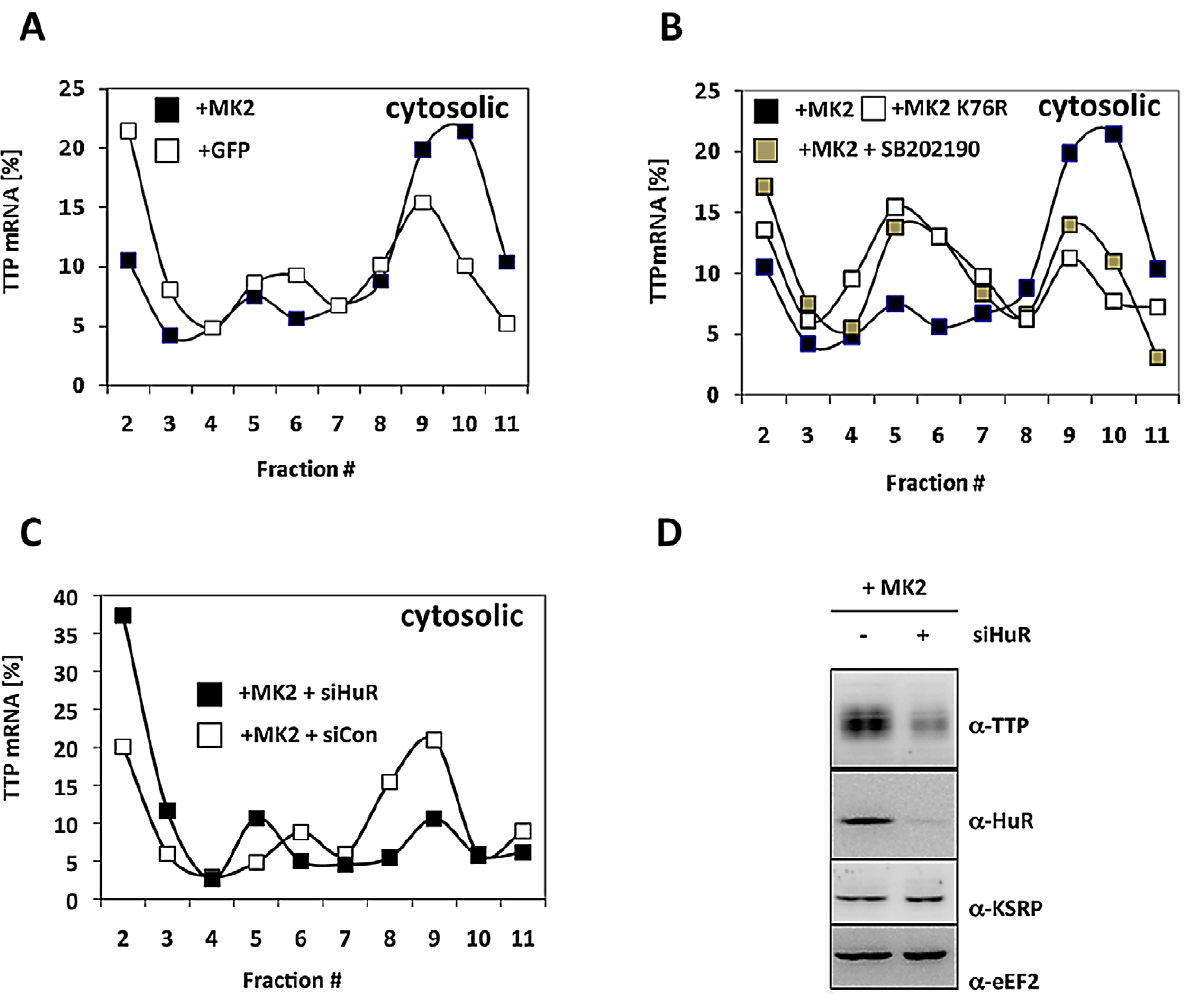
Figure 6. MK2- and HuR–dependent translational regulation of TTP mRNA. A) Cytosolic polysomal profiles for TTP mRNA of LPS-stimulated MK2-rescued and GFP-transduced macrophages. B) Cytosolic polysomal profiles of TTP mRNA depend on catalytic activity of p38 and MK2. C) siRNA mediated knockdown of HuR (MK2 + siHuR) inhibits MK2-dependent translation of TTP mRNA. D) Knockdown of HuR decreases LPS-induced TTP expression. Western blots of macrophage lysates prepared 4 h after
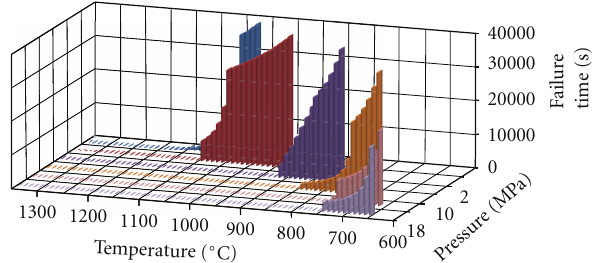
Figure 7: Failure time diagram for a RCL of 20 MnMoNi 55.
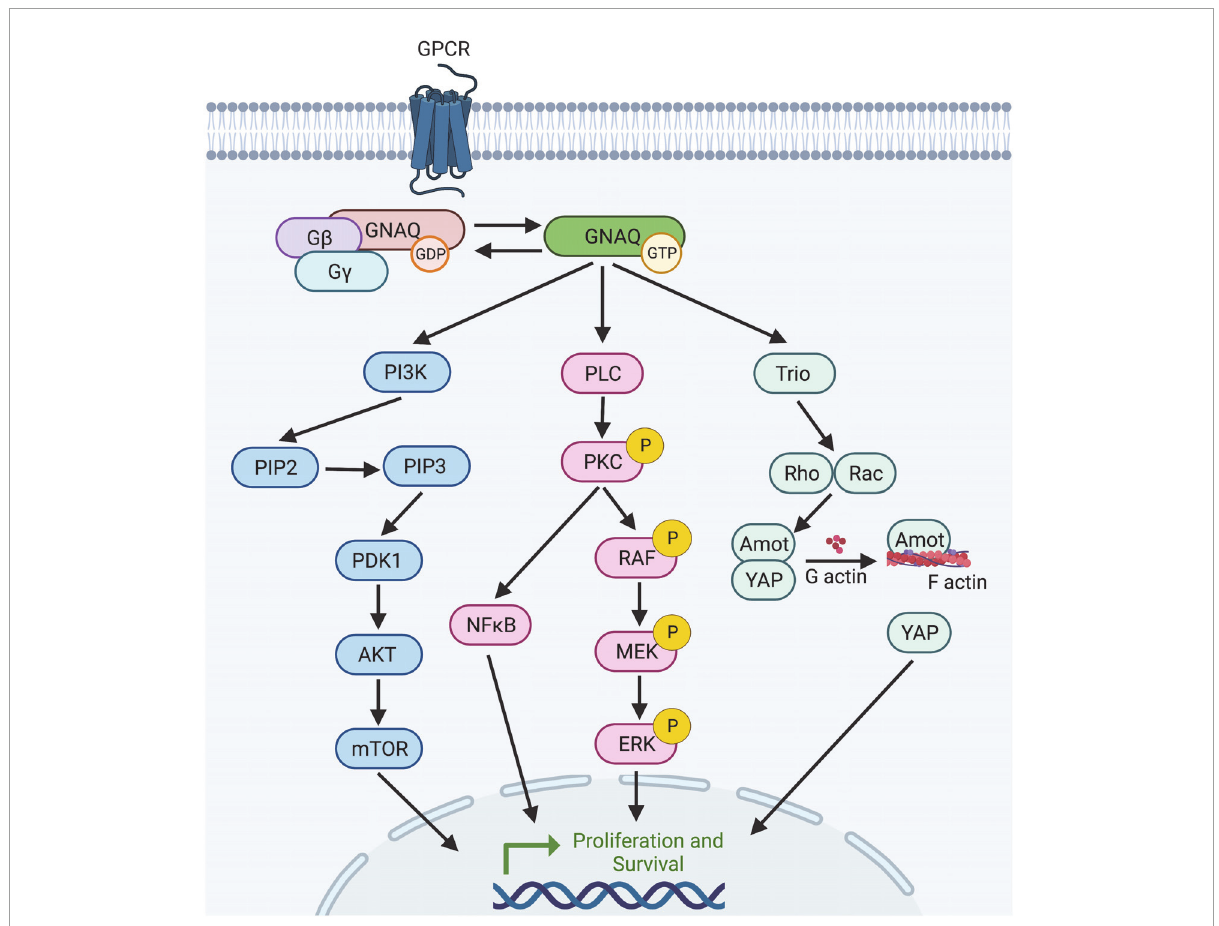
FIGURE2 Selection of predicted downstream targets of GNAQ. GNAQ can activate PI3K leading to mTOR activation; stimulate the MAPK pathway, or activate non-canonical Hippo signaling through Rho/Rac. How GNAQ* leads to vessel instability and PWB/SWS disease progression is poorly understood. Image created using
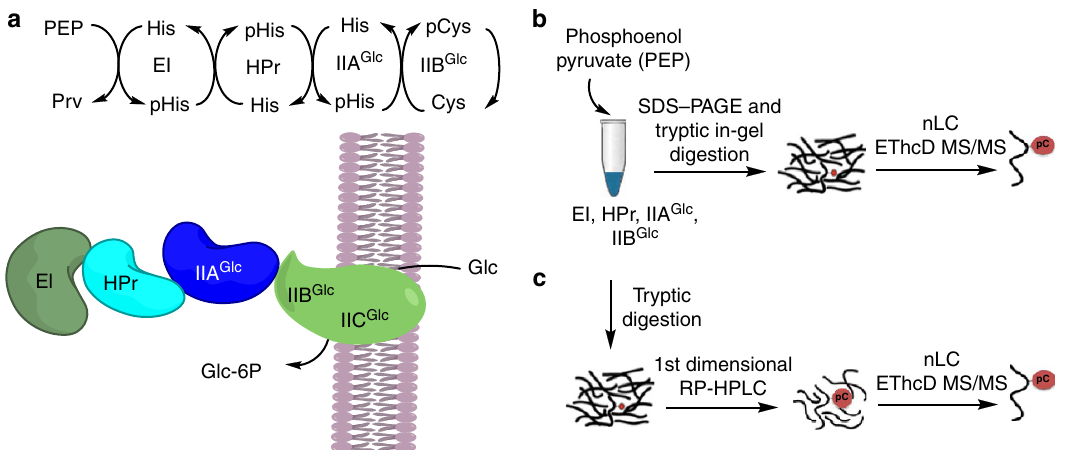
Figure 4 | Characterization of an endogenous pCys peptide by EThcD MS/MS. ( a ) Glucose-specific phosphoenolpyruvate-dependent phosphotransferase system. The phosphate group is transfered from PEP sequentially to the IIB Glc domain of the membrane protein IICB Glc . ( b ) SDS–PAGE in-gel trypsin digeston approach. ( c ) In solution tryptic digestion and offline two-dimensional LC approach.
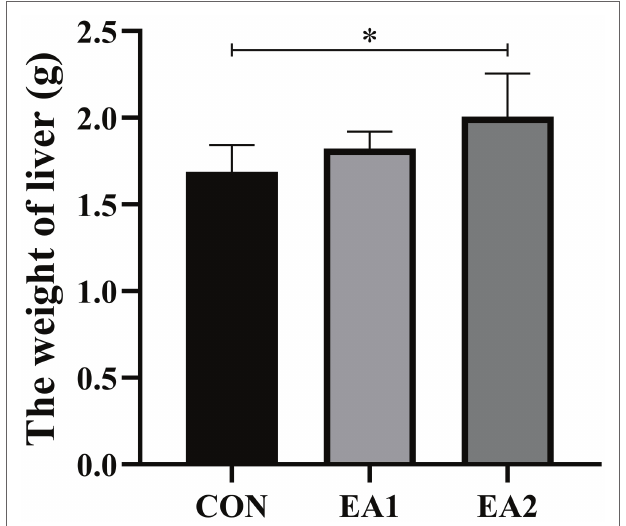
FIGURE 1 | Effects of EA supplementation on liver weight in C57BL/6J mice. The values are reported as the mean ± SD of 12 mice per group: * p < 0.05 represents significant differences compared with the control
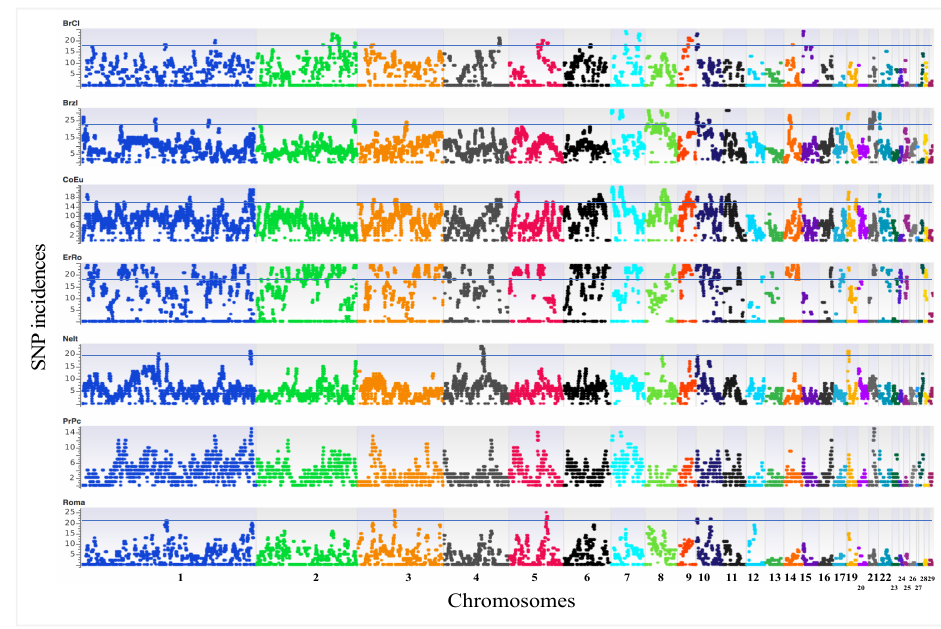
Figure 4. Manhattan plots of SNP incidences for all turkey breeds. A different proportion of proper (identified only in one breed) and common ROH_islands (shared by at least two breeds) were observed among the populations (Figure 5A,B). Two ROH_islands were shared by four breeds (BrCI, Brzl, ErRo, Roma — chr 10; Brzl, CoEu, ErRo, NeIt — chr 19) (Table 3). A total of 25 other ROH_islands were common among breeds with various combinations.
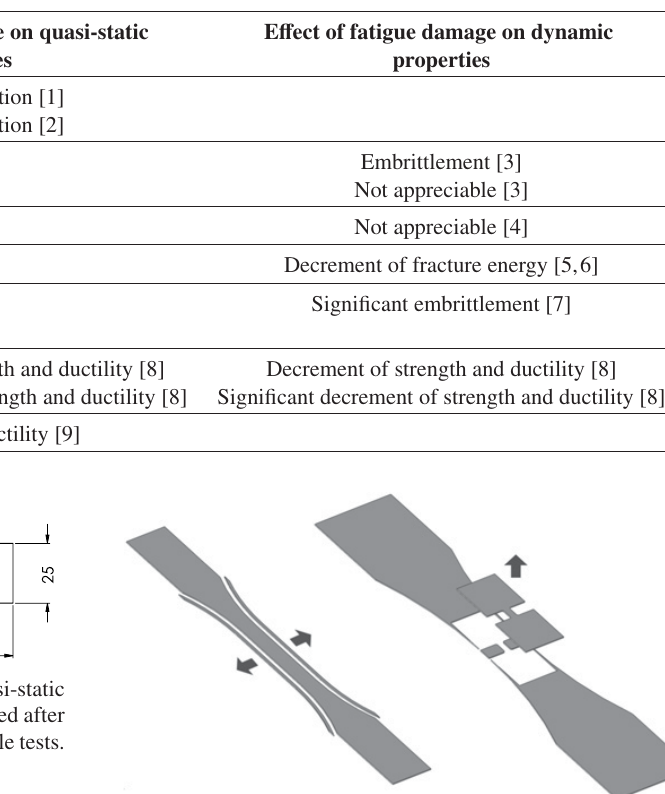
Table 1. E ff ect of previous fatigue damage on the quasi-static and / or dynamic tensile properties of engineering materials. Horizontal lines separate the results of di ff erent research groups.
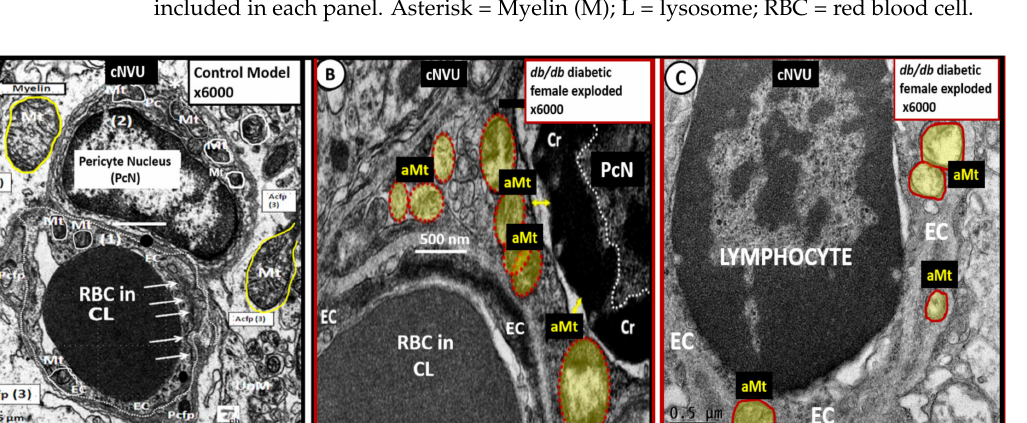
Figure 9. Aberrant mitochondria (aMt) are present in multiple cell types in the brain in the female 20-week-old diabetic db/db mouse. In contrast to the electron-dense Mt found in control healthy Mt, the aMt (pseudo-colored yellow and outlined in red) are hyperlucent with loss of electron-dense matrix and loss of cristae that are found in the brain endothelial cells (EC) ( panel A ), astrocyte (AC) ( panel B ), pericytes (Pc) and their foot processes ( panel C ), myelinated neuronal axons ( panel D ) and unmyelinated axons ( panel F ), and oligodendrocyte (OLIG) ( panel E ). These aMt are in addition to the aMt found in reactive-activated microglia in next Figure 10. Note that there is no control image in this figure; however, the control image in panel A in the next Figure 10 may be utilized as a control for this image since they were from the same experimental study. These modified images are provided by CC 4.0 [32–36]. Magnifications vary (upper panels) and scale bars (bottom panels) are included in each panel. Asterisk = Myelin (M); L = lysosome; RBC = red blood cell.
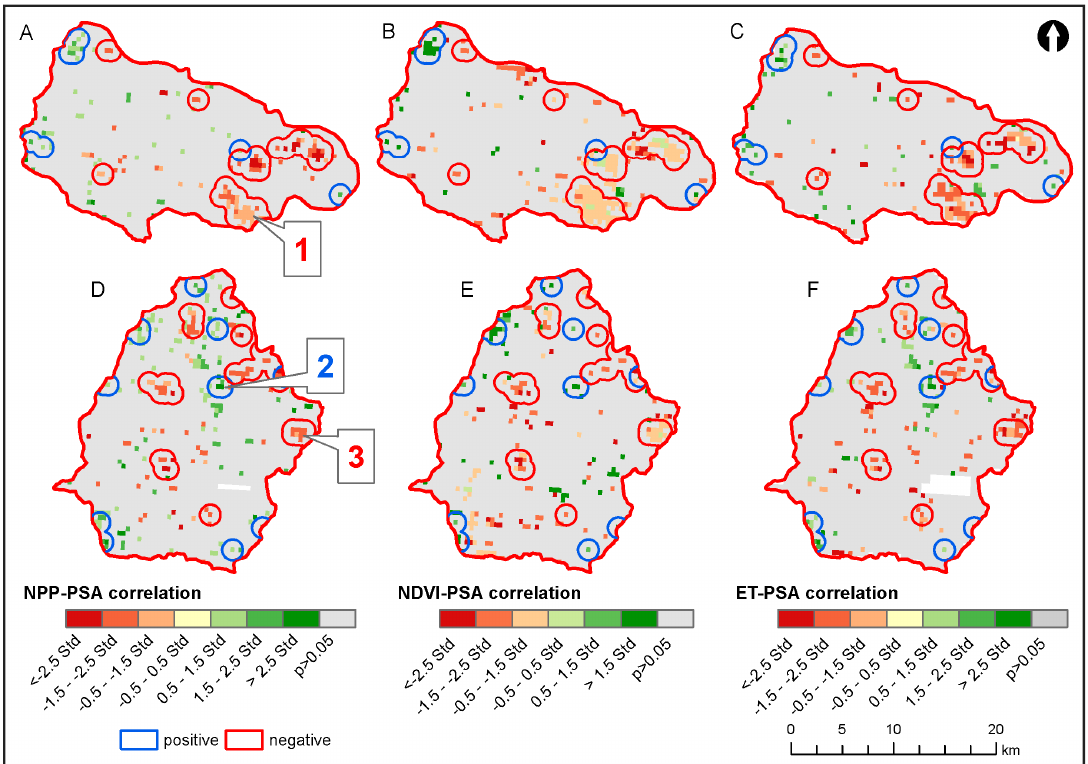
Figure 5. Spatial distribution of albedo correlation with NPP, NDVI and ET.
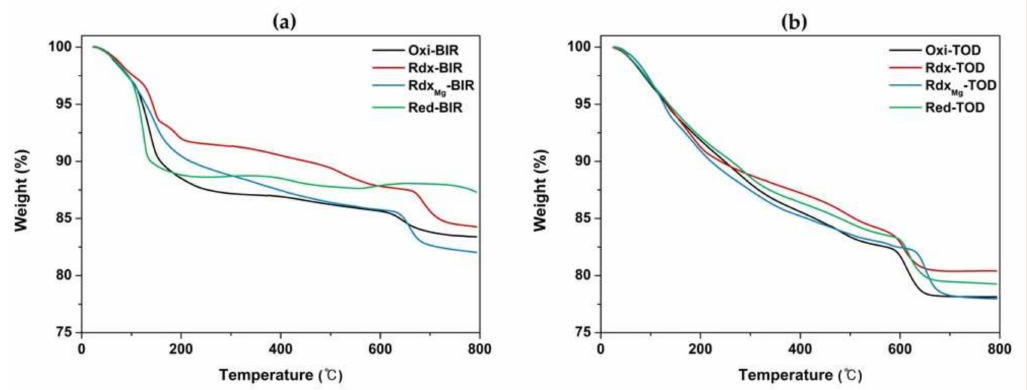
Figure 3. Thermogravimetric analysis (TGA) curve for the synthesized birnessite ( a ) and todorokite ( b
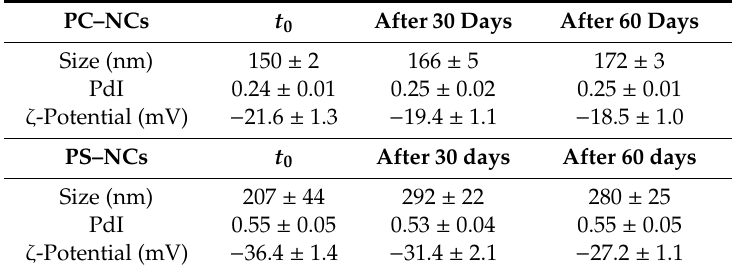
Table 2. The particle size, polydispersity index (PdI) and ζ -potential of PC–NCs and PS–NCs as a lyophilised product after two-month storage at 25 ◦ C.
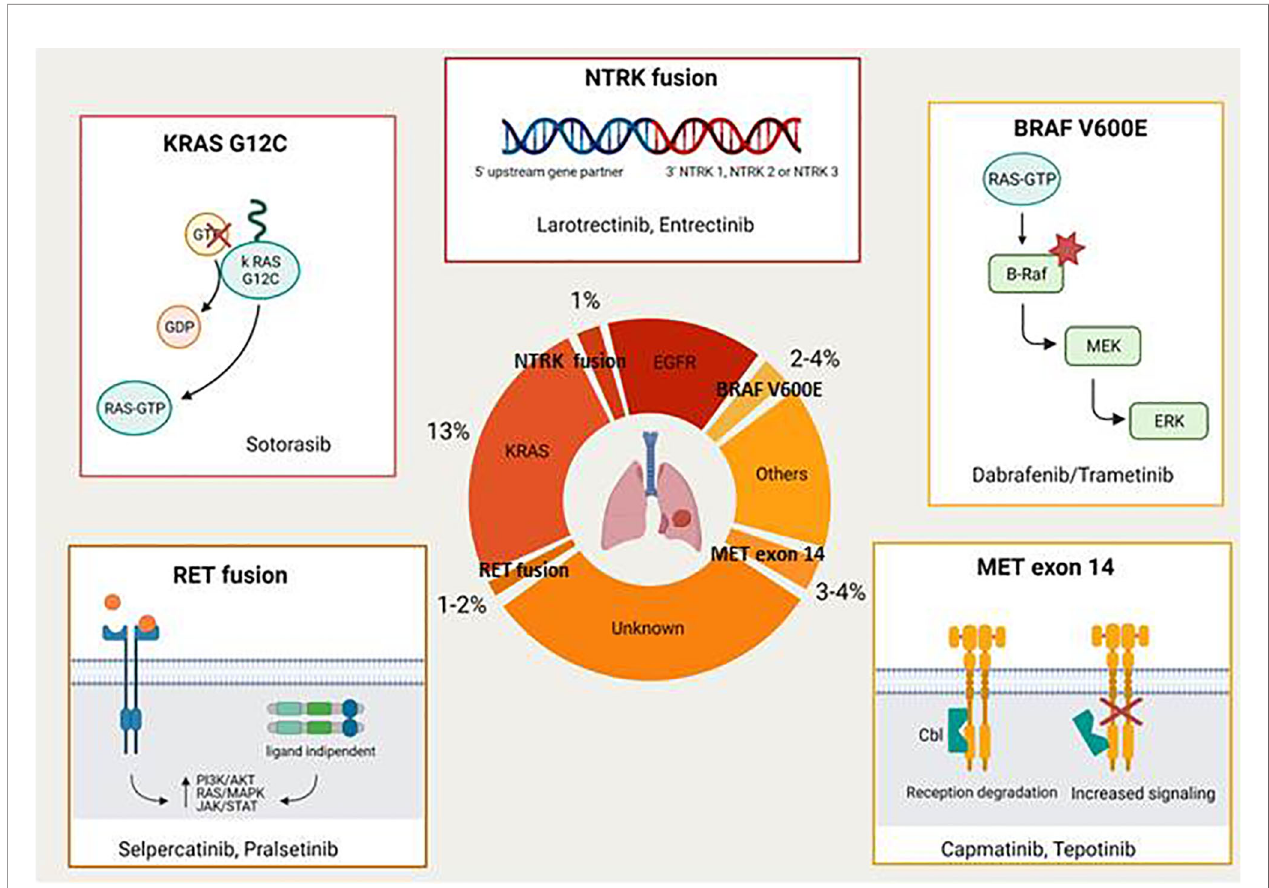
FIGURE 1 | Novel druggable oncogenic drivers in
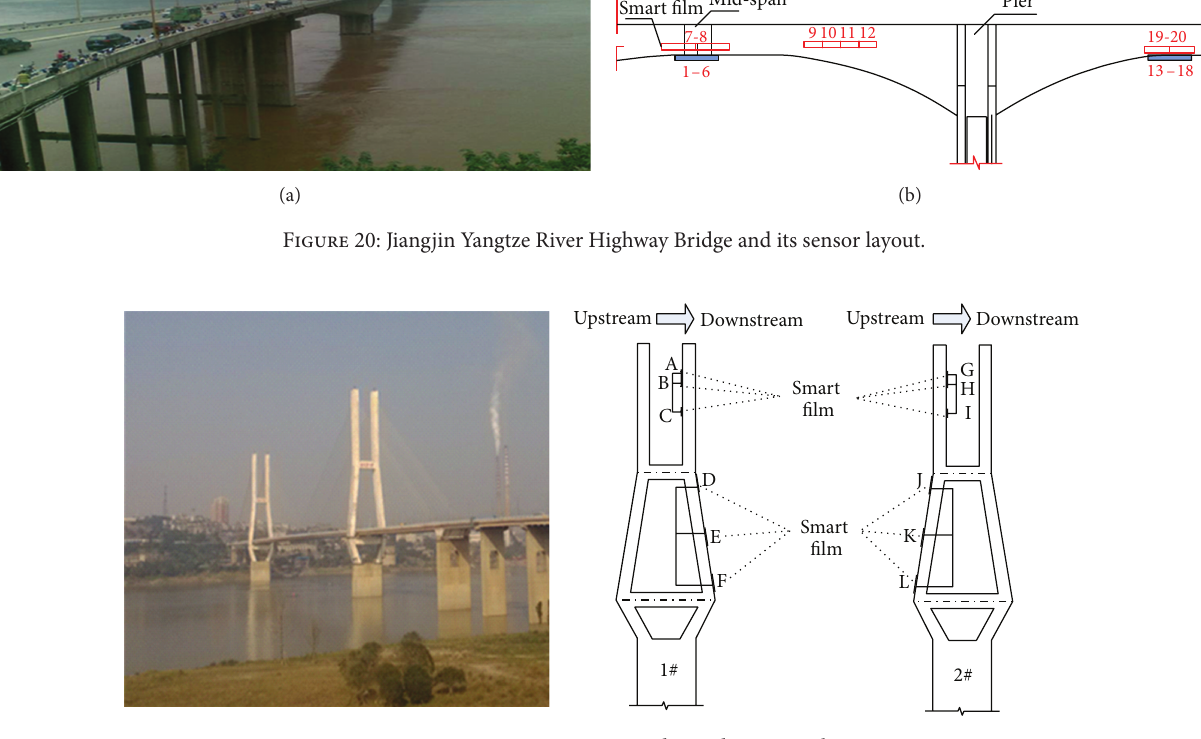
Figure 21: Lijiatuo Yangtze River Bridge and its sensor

= = = = = = =

> [About this task] Your response should be made up of the lines in the data that contain the word "Table".

> [Solved exercise]
Figure 4. Manhattan plots of SNP incidences for all turkey breeds. A different proportion of proper (identified only in one breed) and common ROH_islands (shared by at least two breeds) were observed among the populations (Figure 5A,B). Two ROH_islands were shared by four breeds (BrCI, Brzl, ErRo, Roma — chr 10; Brzl, CoEu, ErRo, NeIt — chr 19) (Table 3). A total of 25 other ROH_islands were common among breeds with various combinations.
Table 1. E ff ect of previous fatigue damage on the quasi-static and / or dynamic tensile properties of engineering materials. Horizontal lines separate the results of di ff erent research groups.
Table 2. The particle size, polydispersity index (PdI) and ζ -potential of PC–NCs and PS–NCs as a lyophilised product after two-month storage at 25 ◦ C.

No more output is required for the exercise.